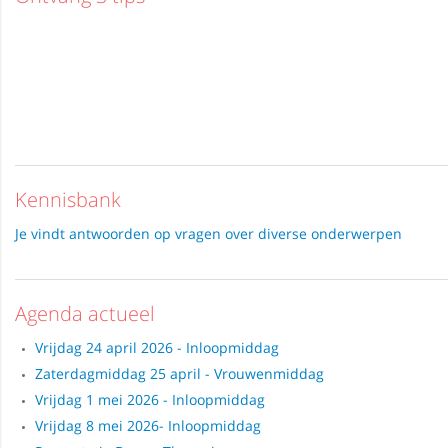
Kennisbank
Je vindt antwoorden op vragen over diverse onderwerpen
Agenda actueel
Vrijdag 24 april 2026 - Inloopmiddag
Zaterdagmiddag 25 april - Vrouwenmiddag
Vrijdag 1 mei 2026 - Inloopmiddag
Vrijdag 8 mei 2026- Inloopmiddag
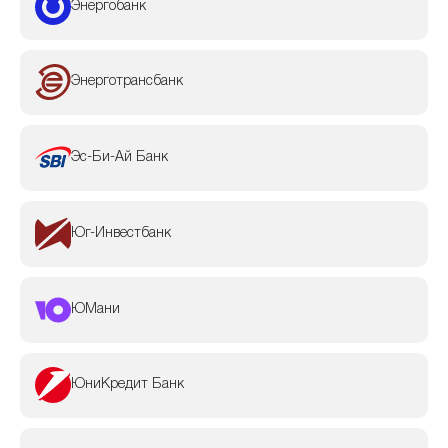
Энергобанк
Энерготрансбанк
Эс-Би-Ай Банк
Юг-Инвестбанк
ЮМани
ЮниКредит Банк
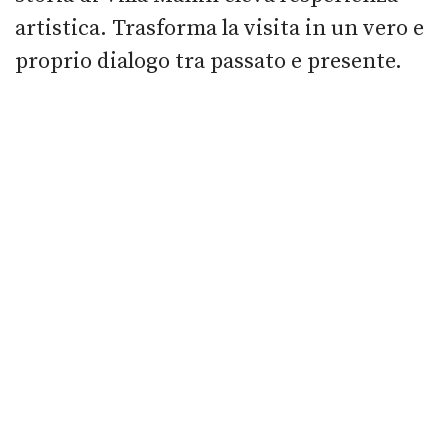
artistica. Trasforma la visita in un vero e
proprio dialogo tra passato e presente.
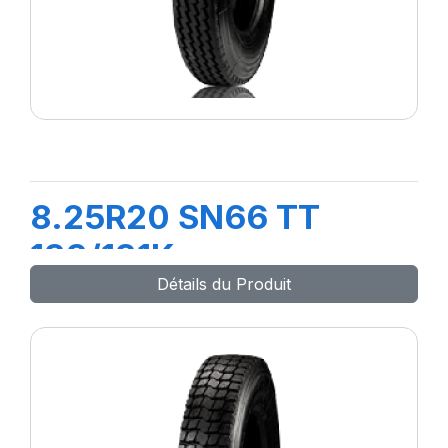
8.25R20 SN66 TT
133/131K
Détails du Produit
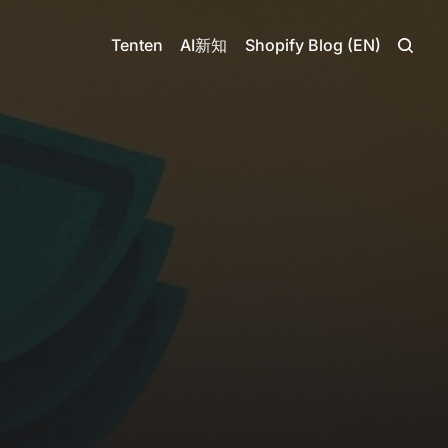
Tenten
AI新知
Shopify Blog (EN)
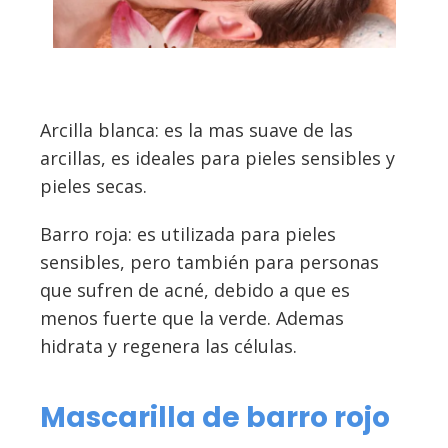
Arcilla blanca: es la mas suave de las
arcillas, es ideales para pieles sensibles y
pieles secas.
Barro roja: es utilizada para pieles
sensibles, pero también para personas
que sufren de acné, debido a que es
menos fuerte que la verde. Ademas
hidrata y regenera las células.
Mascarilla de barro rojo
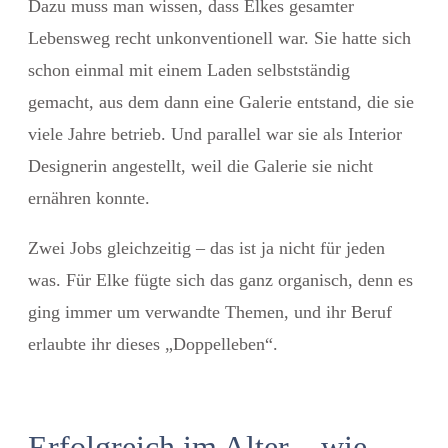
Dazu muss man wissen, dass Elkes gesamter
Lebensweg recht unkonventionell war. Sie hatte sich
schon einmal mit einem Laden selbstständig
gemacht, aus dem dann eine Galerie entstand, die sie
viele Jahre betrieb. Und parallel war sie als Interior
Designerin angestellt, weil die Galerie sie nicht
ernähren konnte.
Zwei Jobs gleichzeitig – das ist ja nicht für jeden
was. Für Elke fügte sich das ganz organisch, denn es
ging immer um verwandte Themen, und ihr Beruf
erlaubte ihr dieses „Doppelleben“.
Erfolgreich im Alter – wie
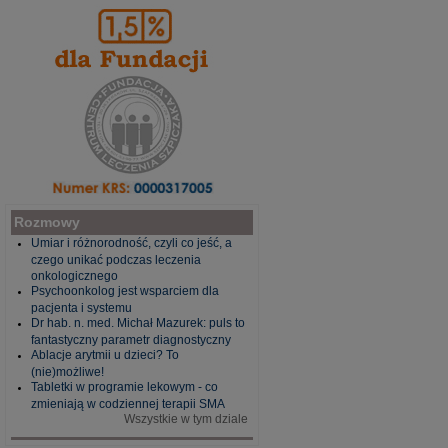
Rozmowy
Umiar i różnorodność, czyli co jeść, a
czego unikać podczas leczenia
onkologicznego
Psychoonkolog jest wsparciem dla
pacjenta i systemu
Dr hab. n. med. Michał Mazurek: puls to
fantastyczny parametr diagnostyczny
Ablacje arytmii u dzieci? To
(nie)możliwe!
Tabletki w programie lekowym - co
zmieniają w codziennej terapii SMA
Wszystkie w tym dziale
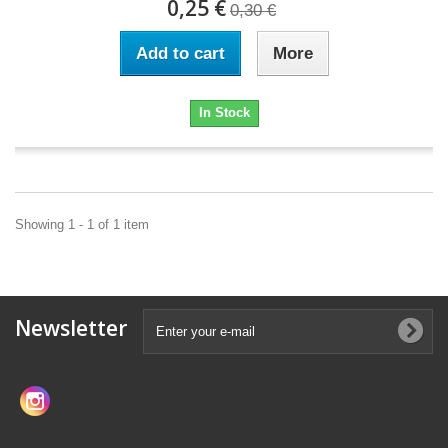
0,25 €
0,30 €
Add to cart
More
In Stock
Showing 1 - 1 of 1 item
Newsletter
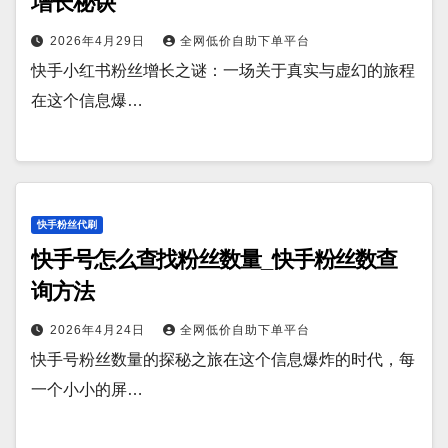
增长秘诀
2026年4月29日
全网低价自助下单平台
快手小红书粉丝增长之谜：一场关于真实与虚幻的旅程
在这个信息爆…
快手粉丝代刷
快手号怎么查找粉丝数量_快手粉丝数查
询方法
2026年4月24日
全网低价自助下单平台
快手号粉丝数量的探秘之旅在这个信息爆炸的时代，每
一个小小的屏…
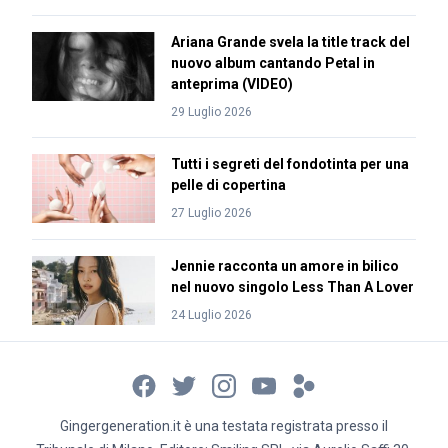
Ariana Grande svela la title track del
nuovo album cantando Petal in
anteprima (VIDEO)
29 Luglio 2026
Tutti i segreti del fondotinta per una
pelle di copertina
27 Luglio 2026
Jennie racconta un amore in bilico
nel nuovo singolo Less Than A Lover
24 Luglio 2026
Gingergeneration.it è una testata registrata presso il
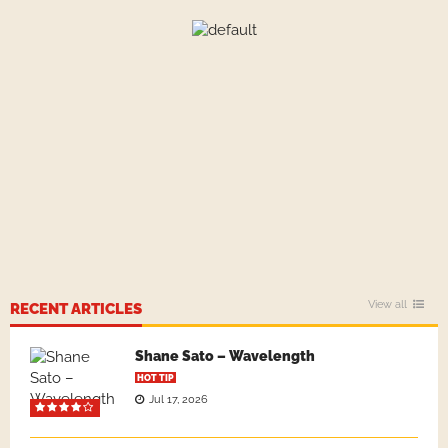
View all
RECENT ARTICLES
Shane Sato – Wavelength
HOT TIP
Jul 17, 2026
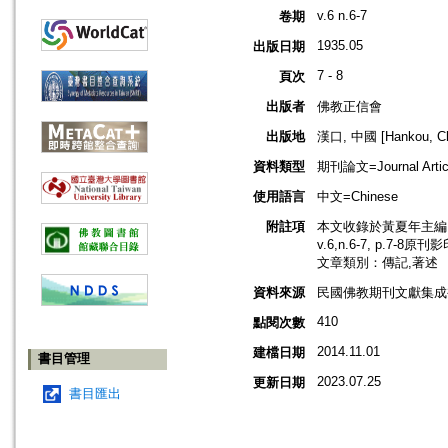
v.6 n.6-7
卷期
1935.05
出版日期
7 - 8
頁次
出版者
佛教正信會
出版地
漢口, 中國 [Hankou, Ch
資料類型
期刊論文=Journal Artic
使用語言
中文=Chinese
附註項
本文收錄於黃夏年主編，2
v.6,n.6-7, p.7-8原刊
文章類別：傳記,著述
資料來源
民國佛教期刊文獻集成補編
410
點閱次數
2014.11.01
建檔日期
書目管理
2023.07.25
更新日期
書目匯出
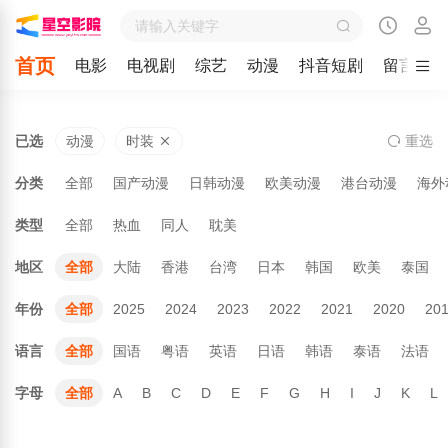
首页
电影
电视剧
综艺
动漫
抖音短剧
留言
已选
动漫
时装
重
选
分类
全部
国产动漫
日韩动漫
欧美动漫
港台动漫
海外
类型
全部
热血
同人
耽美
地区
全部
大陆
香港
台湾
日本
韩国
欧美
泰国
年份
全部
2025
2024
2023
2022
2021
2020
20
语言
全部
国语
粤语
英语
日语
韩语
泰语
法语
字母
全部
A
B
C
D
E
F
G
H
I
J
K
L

==

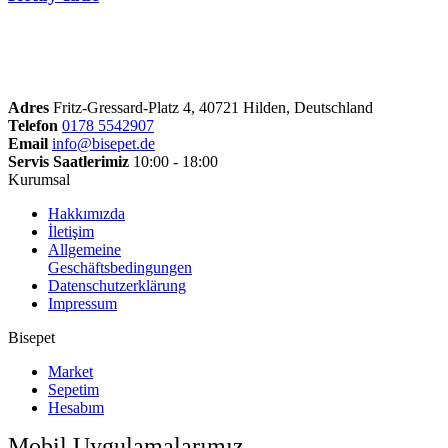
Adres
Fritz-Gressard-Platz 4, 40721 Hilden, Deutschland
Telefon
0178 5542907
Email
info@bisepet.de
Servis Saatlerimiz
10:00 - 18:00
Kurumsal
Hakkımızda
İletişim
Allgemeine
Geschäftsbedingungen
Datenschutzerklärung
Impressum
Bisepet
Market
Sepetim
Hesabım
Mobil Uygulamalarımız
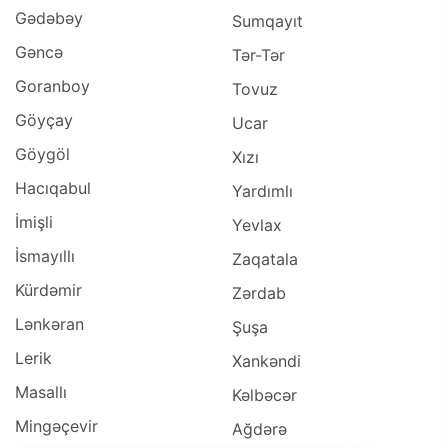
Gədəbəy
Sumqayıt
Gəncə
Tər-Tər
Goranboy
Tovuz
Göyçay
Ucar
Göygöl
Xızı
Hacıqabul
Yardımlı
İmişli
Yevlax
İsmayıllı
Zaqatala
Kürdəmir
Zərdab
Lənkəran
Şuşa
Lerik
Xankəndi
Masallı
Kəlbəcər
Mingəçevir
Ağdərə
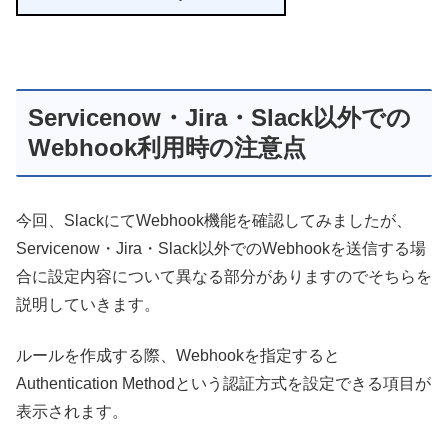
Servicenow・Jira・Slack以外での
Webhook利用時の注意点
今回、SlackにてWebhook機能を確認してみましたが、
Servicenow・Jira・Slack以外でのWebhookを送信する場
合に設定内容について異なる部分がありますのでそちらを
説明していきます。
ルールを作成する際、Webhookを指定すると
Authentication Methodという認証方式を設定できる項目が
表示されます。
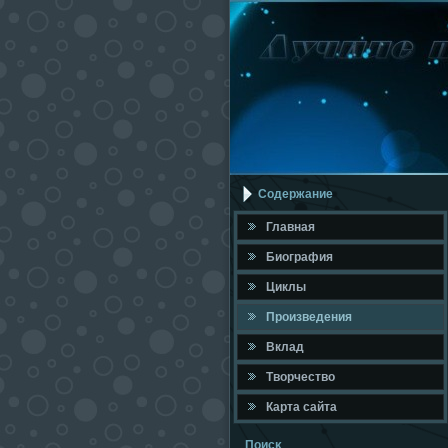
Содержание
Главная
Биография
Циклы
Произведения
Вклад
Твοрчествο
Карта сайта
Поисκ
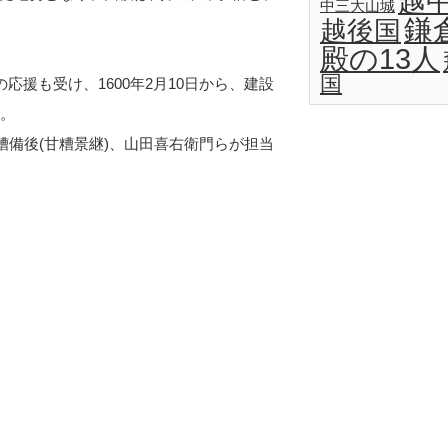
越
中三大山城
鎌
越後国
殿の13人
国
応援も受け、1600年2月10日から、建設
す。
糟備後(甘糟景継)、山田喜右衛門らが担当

* * *

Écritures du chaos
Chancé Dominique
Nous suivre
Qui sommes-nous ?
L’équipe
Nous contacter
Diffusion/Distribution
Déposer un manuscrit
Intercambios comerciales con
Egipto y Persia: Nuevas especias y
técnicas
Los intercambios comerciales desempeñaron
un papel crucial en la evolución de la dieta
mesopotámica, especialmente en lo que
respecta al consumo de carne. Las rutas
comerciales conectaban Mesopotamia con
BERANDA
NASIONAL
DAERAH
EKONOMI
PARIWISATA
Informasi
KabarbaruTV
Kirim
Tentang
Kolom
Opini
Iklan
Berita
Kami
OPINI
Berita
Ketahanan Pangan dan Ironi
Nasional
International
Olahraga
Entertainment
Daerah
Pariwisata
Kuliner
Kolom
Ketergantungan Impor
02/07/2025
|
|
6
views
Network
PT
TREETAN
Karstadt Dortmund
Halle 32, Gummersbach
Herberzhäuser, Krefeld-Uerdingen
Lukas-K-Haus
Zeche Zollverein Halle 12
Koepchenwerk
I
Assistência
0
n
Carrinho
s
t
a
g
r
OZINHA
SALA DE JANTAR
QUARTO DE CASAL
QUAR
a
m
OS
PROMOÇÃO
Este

■ **Your objective**
Copy out the rows from the line with "Ariana Grande svela la title track del" up to and including the line with "Jul 17, 2026", without changing their text. Omit the pictures from your answer.

■ **Expected answer**
Ariana Grande svela la title track del
nuovo album cantando Petal in
anteprima (VIDEO)
29 Luglio 2026
Tutti i segreti del fondotinta per una
pelle di copertina
27 Luglio 2026
Jennie racconta un amore in bilico
nel nuovo singolo Less Than A Lover
24 Luglio 2026
Gingergeneration.it è una testata registrata presso il
View all
RECENT ARTICLES
Shane Sato – Wavelength
HOT TIP
Jul 17, 2026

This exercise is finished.